Bir haber bürosu nasılsa, uygulama gazetesi de öyle çalışıyor
Birçok iletişim fakültesinin uygulama merkezlerindeki yayın süreçlerinin, herhangi bir haber kuruluşununkinden çok farkı yok. Öğrenciyken Ankara Üniversitesi’nin uygulama gazetesi olan Görünüm’de haber yazma ve toplama pratiği edinen ve şimdi Kanal B’de sunuculuk yapan 26 yaşındaki Sibel Can da bunu vurguluyor:
- Görünüm’ün genel işleyişi sektördeki herhangi bir büro nasılsa öyleydi. Haber müdürü, istihbarat şefi, büro şefi gibi görev dağılımları vardı. İstihbarat defterine haftalık yazılan rutin haberler, nöbeti olan muhabirler tarafından takip edilirdi. Görevi olmayan muhabirler özel haber çıkarmak için çalışırdı. Haber fotoğrafı çekmek ve basılı gazete tasarımı için de bilgisi ve becerisi olan muhabirler, diğer muhabirleri nöbet saatlerinde çalıştırırdı.
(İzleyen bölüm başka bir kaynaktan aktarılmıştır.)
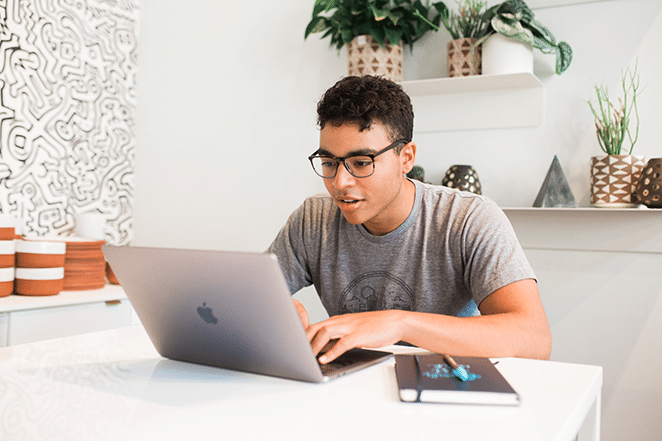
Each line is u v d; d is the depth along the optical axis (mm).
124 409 653
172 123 2793
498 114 2139
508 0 1970
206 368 873
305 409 657
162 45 2826
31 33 2336
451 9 2207
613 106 1922
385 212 1247
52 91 2434
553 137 2059
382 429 588
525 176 2100
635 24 1944
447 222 1262
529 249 2078
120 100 2787
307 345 731
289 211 2531
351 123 1033
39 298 1971
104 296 2121
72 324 2002
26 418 616
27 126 2336
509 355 938
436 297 1278
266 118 2584
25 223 2338
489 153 2162
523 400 692
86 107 2602
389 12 2084
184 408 660
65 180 2508
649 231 1898
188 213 2750
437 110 2240
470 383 715
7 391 718
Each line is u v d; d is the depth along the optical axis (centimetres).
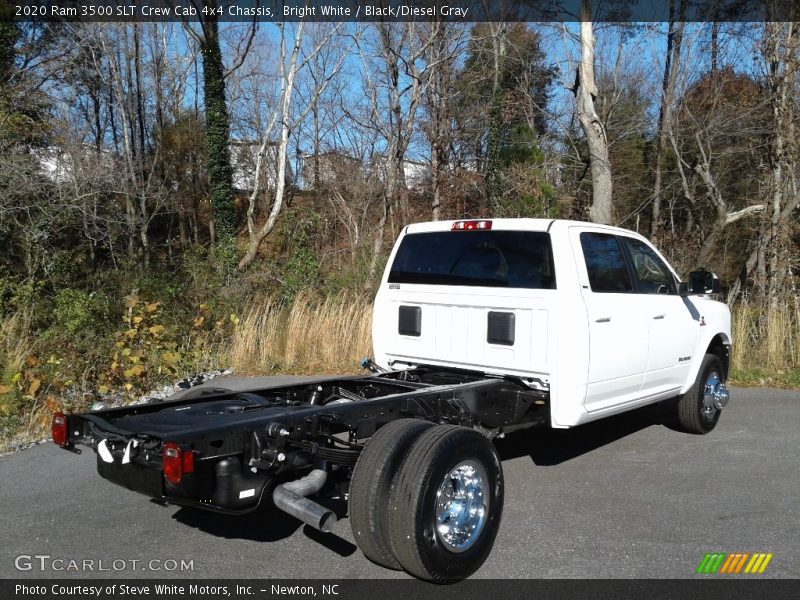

Sadece görev dağılımı ve yayın süreçleri değil, gazetecilik ilkeleri de uygulama merkezlerinde gözetiliyor. Can, Görünüm’de haber diline dikkat ettiklerini ve örneğin nefret söylemi konusunda çok hassas olduklarını vurguluyor:
- İnternet sitesinin yanı sıra basılı gazete için haber üretiyorduk. Basılı yayın sürecine girdiğimizde özel haber ya da dosya haber önerilerimizi toplantılarda ele alıp, içeriği nasıl zenginleştirebiliriz, hangi kaynaklara ulaşabiliriz diye tartışırdık. Bu süreç konuyu ele alış biçimi olarak farklı görüşleri ortaya çıkarırdı. Bu anlamda haberi yazdıktan sonra haber dili üzerine mutlaka konuşmak durumunda kalıyorduk. Önyargıları yeniden üretecek, nefret söylemi yaratacak kelimeleri seçmemeye özen gösteririyorduk. Esnek düşünebilmek açısından bu sürecin beni epey geliştirdiğini söyleyebilirim.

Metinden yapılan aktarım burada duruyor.